Thrift stores, Facebook Marketplace, Craigslist, and Buy Nothing groups are genuinely excellent sources for first apartment furniture and supplies, particularly for items where aesthetics matter less than function. I furnished almost my entire first apartment secondhand and spent less than $400 total. That approach requires patience and flexibility, but the savings are real.
The First Apartment Checklist, Consolidated
For those who want to move through this systematically, here is the complete rundown organized by room and category:
Move-in day must-haves before you unpack a single box: toilet paper, soap, towels, a shower curtain and liner, trash bags, and something to sleep on.
Kitchen: nonstick skillet, saucepan, large pot, sheet pan, chef’s knife, cutting board, utensils, four place settings, glasses, can opener, dish soap, and a dish rack.
Bedroom: mattress and frame, two sets of sheets, pillowcases, duvet or comforter, mattress protector, pillows, blackout curtains or blinds, and a lamp.
Bathroom: shower curtain, liner and rod, bath towels, hand towel, bath mat, toilet brush, trash can, and a full supply of personal care basics.
Cleaning: all-purpose spray, toilet cleaner, dish soap, sponges, broom, mop or Swiffer, vacuum if carpeted, laundry detergent, and trash bags.
Tools and hardware: hammer, screwdrivers, tape measure, level, picture hooks, Command strips, and a drill.
Documents and admin: renter’s insurance policy, lease copy, utility account information, and a filing system.

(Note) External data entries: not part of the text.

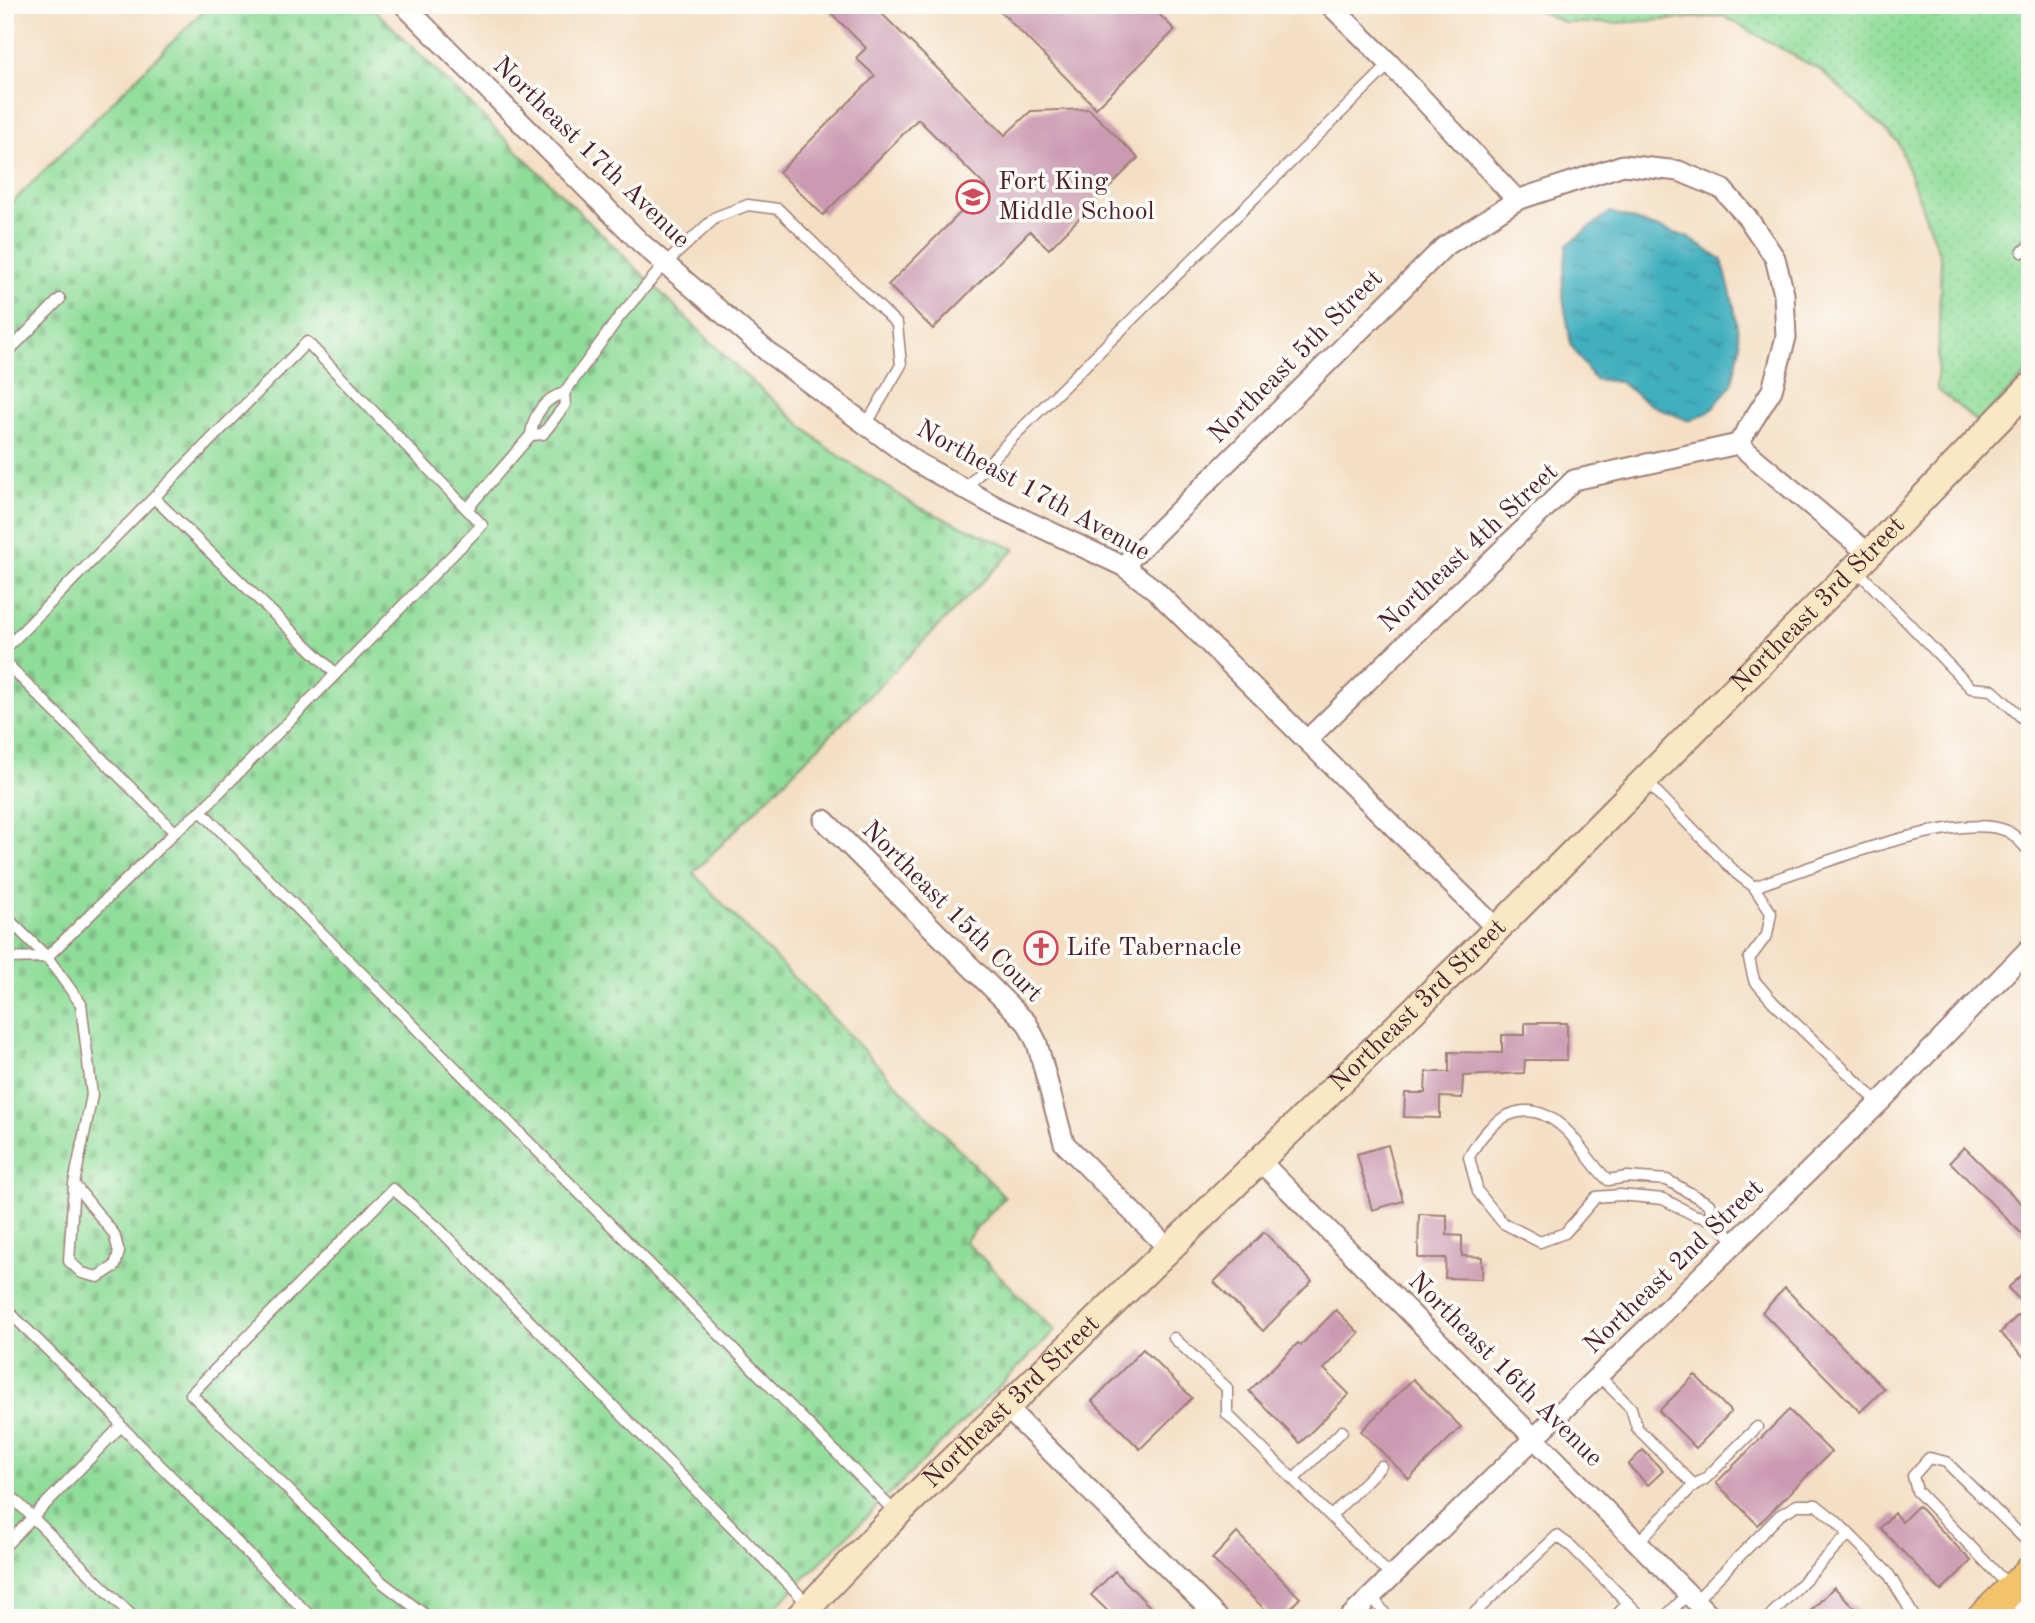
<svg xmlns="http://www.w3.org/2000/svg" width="2035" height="1623" viewBox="0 0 2035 1623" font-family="'Old Standard TT',serif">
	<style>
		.cemetery { fill: url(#cemetery-stones); stroke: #6d7e62; stroke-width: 2 }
		.park { fill: url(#park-dots); stroke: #6d7e62; stroke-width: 2 }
		.water { fill: url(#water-ripples); stroke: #466774; stroke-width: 2 }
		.building { fill: #cb9ab1 }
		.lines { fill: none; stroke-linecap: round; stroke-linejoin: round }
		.lane-casing { stroke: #9f7f78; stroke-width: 13 }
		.street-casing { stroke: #9f7f78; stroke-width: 23 }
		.secondary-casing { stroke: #9f7f78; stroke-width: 30 }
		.primary-casing { stroke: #9f7f78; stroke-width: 33 }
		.lane { stroke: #fff; stroke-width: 10 }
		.street { stroke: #fff; stroke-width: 19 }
		.secondary { stroke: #fae7c3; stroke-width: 26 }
		.primary { stroke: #f3c26a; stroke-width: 30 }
		.labels { text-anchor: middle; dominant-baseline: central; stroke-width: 7; stroke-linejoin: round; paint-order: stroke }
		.street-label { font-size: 26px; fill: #4a1f2b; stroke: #fdfcf7 }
		.poi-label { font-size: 26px; fill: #4a1f2b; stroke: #fdfcf7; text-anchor: start }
	</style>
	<defs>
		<pattern id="cemetery-stones" width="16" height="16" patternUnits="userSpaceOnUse" patternTransform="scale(1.75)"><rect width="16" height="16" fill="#90dd9a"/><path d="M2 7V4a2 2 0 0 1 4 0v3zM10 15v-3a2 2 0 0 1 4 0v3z" fill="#7ebd85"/></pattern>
		<pattern id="park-dots" width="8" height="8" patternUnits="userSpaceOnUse" patternTransform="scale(1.75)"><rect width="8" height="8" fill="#90dd9a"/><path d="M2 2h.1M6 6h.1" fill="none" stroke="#7ebd85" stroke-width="1.8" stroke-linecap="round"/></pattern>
		<pattern id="water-ripples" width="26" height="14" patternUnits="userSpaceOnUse" patternTransform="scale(1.75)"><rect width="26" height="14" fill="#41afbe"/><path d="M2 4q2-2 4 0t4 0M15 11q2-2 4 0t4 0" fill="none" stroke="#388e9b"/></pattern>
	</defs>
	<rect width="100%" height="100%" fill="#fdfcf7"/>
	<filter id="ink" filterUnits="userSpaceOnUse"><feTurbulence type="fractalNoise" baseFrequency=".0143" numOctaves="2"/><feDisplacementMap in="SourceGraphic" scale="14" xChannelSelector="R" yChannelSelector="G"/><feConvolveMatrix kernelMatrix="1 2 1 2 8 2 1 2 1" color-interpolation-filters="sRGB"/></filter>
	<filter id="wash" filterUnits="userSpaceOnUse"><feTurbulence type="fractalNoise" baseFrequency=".00686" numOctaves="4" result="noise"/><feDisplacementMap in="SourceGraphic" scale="28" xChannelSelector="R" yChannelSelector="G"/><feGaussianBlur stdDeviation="1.57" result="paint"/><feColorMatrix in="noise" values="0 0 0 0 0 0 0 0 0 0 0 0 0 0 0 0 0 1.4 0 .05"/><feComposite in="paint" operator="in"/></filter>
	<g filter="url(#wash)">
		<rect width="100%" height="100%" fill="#f4dfc4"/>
		<path class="cemetery" d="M209,5H370L738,369L826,447L918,507L1015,549L693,873L1005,1197L965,1241L1055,1331L764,1618H5V210Z"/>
		<path class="park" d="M1525,5H2030V370L1979,423L1937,389L1941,259L1898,142L1823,72L1723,16L1614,23H1566Z"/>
		<path class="water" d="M1610,212L1687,237L1722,260L1734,306L1740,346L1732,384L1709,412L1689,421L1649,404L1620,382L1594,379L1571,345L1562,291L1567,245Z"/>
		<g id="blocks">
			<g class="building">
				<path d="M823,5H873L1005,135L1031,111L1089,109L1138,158L1049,249L1030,231L933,329L888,285L986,187L918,119L823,215L779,172L875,76L856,58L866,48Z"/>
				<path d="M994,5H1150L1175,30L1096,108Z"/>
				<path d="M1525,1023H1567V1060H1525L1524,1073L1463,1076L1462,1098L1440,1097V1118L1404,1117L1405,1093H1425L1426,1072H1449V1052L1502,1053V1035H1525Z"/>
				<path d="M1388,1145L1403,1201L1372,1210L1357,1154Z"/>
				<path d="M1964,1147L2030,1212V1242L1950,1162Z"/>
				<path d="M1419,1214L1447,1215V1235L1462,1236V1256L1482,1257V1279L1445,1278L1446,1258H1418Z"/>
				<path d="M1264,1232L1312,1281L1263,1331L1214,1282Z"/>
				<path d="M2030,1267V1291L2020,1300L2008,1288Z"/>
				<path d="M1785,1288L1884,1389L1860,1412L1762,1312Z"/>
				<path d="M1336,1310L1359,1333L1324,1369L1349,1394L1300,1443L1249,1391L1298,1343L1301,1345Z"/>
				<path d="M2018,1315L2030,1326V1363L2000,1333Z"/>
				<path d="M1143,1349L1192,1398L1140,1449L1092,1401Z"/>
				<path d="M1695,1375L1731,1412L1696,1448L1659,1411Z"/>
				<path d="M1413,1379L1461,1427L1409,1479L1361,1431Z"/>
				<path d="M1789,1410L1831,1452L1758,1525L1716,1483Z"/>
				<path d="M1643,1450L1663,1471L1648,1485L1628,1465Z"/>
				<path d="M1918,1506L1971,1561L1941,1591L1880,1528L1894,1513L1902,1522Z"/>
				<path d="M1237,1533L1300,1598L1281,1618H1274L1212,1559Z"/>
				<path d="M1115,1571L1161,1618H1115L1091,1595Z"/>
				<path d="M1834,1587L1865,1618H1804Z"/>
			</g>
		</g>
	</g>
	<g filter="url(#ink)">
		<use href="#blocks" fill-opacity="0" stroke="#9f7f78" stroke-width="2"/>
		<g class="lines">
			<defs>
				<g id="lane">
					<path d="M2022,252L2030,245"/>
					<path d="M5,355L60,299"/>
					<path d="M564,393L565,405L543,434L531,435C533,415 545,398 564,393L620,316L665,264L716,217L748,205L778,209L897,324L901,365L866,425"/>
					<path d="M965,489L1013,437L1390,64"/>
					<path d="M154,498L335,673"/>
					<path d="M467,509L531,435"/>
					<path d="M1855,568L1971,688L1992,690L2030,725"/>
					<path d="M5,649L307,342L482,525L201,811L175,832L47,957L5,958"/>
					<path d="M5,662L175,832"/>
					<path d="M1645,780L1736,873L1754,887C1806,869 1958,809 2007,831C2015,834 2024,846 2030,852"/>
					<path d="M201,811L897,1514"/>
					<path d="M1754,887L1771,913L1767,935L1749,959L1754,980L1773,1002L1879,1103"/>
					<path d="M5,916L47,957L81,1004L92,1095L74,1184L69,1261L82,1273L98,1277L115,1266L119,1252L114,1234L74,1184"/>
					<path d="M1714,1220L1694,1215L1663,1199L1620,1195L1596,1197L1565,1233L1540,1242L1503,1223L1478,1192L1469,1157C1490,1118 1525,1092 1565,1129C1581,1144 1591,1165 1608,1180L1627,1177L1667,1180L1709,1204L1714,1220L1736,1243"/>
					<path d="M5,1308L114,1415L121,1426L5,1546"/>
					<path d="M1174,1338L1227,1388V1414L1392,1577"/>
					<path d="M1599,1376L1631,1408L1637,1428L1694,1485L1638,1542"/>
					<path d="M121,1426L312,1618"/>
					<path d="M1294,1479L1342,1431"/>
					<path d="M1694,1485L1705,1479L1757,1427"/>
					<path d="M5,1490L134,1618"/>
					<path d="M1331,1516L1381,1466"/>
					<path d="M2009,1586L1917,1491L1913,1476L1929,1458L1946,1462L2030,1544"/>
					<path d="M1372,1596L1388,1618"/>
					<path d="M2008,1598L2030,1616"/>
					<path d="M1695,1601L1780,1515L1797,1505H1816L1835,1520L1888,1573L1915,1618"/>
					<path d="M429,1618L383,1583L191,1394L393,1189L437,1227L810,1606"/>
					<path d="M1469,1618L1557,1536L1571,1546L1643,1618"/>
					<path d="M1614,1618L1628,1603"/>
					<path d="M1664,1618L1688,1594"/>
					<path d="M1768,1618L1849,1534"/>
				</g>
				<g id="street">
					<path d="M404,5L641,243L769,353L918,463L995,506L1123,566L1154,589L1497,929"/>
					<path d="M1330,5L1390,64L1517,200L1623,165L1679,171L1722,189L1747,217L1775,258L1784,294L1786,337L1772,390L1738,444"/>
					<path d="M1738,444L1869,554"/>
					<path d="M1123,566L1444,247L1517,200"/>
					<path d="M1307,740L1574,480L1738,444"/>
					<path d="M824,820L1027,1023L1037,1043L1064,1143L1169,1249"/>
					<path d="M1260,1161L1712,1618"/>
					<path d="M1007,1408L1218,1618"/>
					<path d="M1349,1618L1879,1103L2030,948"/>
				</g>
				<g id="secondary">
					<path id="s1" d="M798,1618L897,1514L1497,929L1869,554L2030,387"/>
				</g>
				<path id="primary" d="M1982,1618L2030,1571"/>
			</defs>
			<use href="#lane" class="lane-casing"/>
			<use href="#street" class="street-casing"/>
			<use href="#secondary" class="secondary-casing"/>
			<use href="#primary" class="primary-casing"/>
			<use href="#lane" class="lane"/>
			<use href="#street" class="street"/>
			<use href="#secondary" class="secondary"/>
			<use href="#primary" class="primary"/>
		</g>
	</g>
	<defs>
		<symbol id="school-ring" viewBox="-11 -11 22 22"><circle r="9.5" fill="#fdfcf7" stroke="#d1495b" stroke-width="1.5"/><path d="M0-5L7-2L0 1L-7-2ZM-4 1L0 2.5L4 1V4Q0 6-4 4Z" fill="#d1495b"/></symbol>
		<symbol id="church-ring" viewBox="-11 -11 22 22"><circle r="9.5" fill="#fdfcf7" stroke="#d1495b" stroke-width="1.5"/><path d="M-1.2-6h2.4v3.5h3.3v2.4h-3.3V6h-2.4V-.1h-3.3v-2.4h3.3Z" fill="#d1495b"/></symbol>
	</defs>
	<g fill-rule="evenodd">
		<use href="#school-ring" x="954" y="178" width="38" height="38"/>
		<use href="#church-ring" x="1022" y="929" width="38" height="38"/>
	</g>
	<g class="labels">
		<g class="street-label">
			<text transform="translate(591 153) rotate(44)">Northeast 17th Avenue</text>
			<text transform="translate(1296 357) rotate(-45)">Northeast 5th Street</text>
			<text transform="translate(1033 491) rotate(29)">Northeast 17th Avenue</text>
			<text transform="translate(1469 548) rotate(-43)">Northeast 4th Street</text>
			<text stroke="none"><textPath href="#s1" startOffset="1438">Northeast 3rd Street</textPath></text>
			<text transform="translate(952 912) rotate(45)">Northeast 15th Court</text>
			<text stroke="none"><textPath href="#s1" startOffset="872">Northeast 3rd Street</textPath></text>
			<text transform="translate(1674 1267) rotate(-44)">Northeast 2nd Street</text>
			<text transform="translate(1505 1370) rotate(45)">Northeast 16th Avenue</text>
			<text stroke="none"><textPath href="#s1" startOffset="304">Northeast 3rd Street</textPath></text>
		</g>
		<g class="poi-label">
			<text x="998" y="182">Fort King<tspan x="998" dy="30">Middle School</tspan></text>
			<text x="1066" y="948">Life Tabernacle</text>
		</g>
	</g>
	<rect width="2035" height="1623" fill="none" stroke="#fdfcf7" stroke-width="28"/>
</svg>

Miscellaneous: power strips, extension cords, batteries, flashlight, first aid kit, laundry hamper, and hangers.
The Last Word
Your first apartment will not be perfect, and it should not be. It is going to be a little under-furnished for the first few months, a little figuring-itself-out. You will discover things you forgot, things you bought that you do not need, and things you never anticipated needing that become urgent on an inconvenient evening.
That is part of it. That is, genuinely, the experience of building a home for the first time.
What separates people who do this well from those who struggle is not taste or money. It is preparation and honesty about the budget. Start with a realistic number. Buy what you need first. Be patient about the rest. Your apartment will come together and feel like yours long before it is finished.
The checklist is a starting point. Living in it is the education.